JOB ▸ Set down the material exactly as given, please, from its first line through the line that includes "pip install pipenv".

*** Opening of GIVEN ENTRIES ***

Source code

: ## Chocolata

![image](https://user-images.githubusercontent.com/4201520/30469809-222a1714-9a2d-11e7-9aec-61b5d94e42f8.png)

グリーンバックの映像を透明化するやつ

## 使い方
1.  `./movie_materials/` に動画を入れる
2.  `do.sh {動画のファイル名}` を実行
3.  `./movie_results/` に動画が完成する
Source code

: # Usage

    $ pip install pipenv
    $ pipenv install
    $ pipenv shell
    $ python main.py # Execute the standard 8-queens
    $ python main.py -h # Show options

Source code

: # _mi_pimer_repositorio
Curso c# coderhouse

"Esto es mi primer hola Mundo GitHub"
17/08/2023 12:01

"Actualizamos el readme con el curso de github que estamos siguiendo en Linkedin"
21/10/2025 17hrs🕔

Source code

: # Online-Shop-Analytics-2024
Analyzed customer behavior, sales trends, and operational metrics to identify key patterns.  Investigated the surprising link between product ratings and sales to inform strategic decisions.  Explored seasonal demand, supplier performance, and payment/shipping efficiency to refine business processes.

*** Close of GIVEN ENTRIES ***

SOLUTION TO THE EXERCISE ▸
Source code

: ## Chocolata

![image](https://user-images.githubusercontent.com/4201520/30469809-222a1714-9a2d-11e7-9aec-61b5d94e42f8.png)

グリーンバックの映像を透明化するやつ

## 使い方
1.  `./movie_materials/` に動画を入れる
2.  `do.sh {動画のファイル名}` を実行
3.  `./movie_results/` に動画が完成する
Source code

: # Usage

    $ pip install pipenv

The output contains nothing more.